/ 15 December 2000

Walk a mile in my shoes

Talk show host Larry King often asks his actor guests if they derive their professional enjoyment from being other people for a while, and they usually answer yes. Actors can do it regularly, but ordinary people seldom get the chance – a chance I suspect many of us would take, just for the thrill of it, were it offered. Sometimes the bounds of identity can seem limitingly dull, which is the idea that Being John Malkovich takes to a most amusing extreme.

We’ve waited a while for this off-beat comedy that caused a stir overseas for its bizarre premise and its ability to deliver sophisticated laughs. At last it’s here, and it has been worth the wait.

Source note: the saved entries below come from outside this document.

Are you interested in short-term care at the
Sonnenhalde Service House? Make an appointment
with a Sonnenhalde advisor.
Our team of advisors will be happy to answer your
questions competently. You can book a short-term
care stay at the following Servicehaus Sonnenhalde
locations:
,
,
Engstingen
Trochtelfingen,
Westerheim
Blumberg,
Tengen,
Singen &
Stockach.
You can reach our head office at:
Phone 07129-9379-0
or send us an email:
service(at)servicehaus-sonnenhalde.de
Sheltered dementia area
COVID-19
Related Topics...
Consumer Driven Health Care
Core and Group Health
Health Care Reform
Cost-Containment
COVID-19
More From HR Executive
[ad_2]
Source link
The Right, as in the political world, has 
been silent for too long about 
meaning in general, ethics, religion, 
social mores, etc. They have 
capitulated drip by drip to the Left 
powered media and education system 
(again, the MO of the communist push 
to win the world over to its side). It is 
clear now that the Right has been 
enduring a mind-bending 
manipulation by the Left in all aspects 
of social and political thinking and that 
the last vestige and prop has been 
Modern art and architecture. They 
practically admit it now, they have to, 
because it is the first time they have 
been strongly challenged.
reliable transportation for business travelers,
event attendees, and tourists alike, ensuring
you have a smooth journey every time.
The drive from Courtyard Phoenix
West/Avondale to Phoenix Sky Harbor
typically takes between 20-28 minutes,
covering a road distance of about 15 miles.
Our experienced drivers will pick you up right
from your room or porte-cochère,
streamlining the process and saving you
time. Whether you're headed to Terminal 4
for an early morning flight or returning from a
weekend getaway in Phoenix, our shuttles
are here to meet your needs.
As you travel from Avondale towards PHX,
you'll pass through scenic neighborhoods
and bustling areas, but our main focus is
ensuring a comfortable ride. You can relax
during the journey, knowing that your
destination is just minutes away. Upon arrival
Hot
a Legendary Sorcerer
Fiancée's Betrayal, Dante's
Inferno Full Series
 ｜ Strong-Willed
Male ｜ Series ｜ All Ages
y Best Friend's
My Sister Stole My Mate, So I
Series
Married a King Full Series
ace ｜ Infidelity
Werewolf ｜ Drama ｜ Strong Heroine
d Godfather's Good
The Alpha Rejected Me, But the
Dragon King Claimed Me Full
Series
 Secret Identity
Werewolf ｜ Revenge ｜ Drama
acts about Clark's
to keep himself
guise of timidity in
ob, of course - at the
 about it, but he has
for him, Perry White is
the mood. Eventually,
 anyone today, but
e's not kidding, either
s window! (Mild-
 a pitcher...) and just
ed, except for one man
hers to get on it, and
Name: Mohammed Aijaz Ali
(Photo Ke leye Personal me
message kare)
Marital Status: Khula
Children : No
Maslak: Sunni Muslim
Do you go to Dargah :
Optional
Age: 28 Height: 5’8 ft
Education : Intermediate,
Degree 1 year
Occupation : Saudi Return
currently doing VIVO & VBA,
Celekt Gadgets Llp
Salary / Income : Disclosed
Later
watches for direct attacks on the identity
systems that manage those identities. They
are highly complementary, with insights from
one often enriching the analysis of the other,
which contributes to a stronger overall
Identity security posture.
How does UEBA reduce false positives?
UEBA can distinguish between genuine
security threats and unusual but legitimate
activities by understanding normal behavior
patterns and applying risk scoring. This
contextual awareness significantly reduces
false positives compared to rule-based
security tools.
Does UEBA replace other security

Craig Schwartz (the versatile John Cusack) is a puppeteer by trade, but he’s not making much of a career for himself performing his adaptation of the letters of Abelard and Héloïse on street corners. His wife Lotte (Cameron Diaz) is a petshop attendant who brings her work home with her – in the form of needy creatures such as a chimp. When the disspirited Craig finally gets a job as a filing clerk (“Looking for a man with fast hands”), he is understandably amazed to discover that a secret doorway in the office leads directly into the brain of actor John Malkovich, from which vantage point one can experience life as if one were, indeed, John Malkovich.

What flows from that notion is hilariously strange, whether it is the rabid commercialisation of this magical portal by Craig’s ruthless colleague Maxine (Catherine Keener) or the reactions of Malkovich himself. A love-tangle, too, is consequent upon this psyche-hopping – certainly the funniest triangular relationship I’ve seen on film for some time.

Co-produced by REM singer Michael Stipe, a man not given to taking the well-travelled path, and directed by Spike Jonze from Charlie Kaufman’s brilliant screenplay, Being John Malkovich is a treat – a clever comedy that conjures wit from a “metaphysical can of worms”. They should all be on Larry King.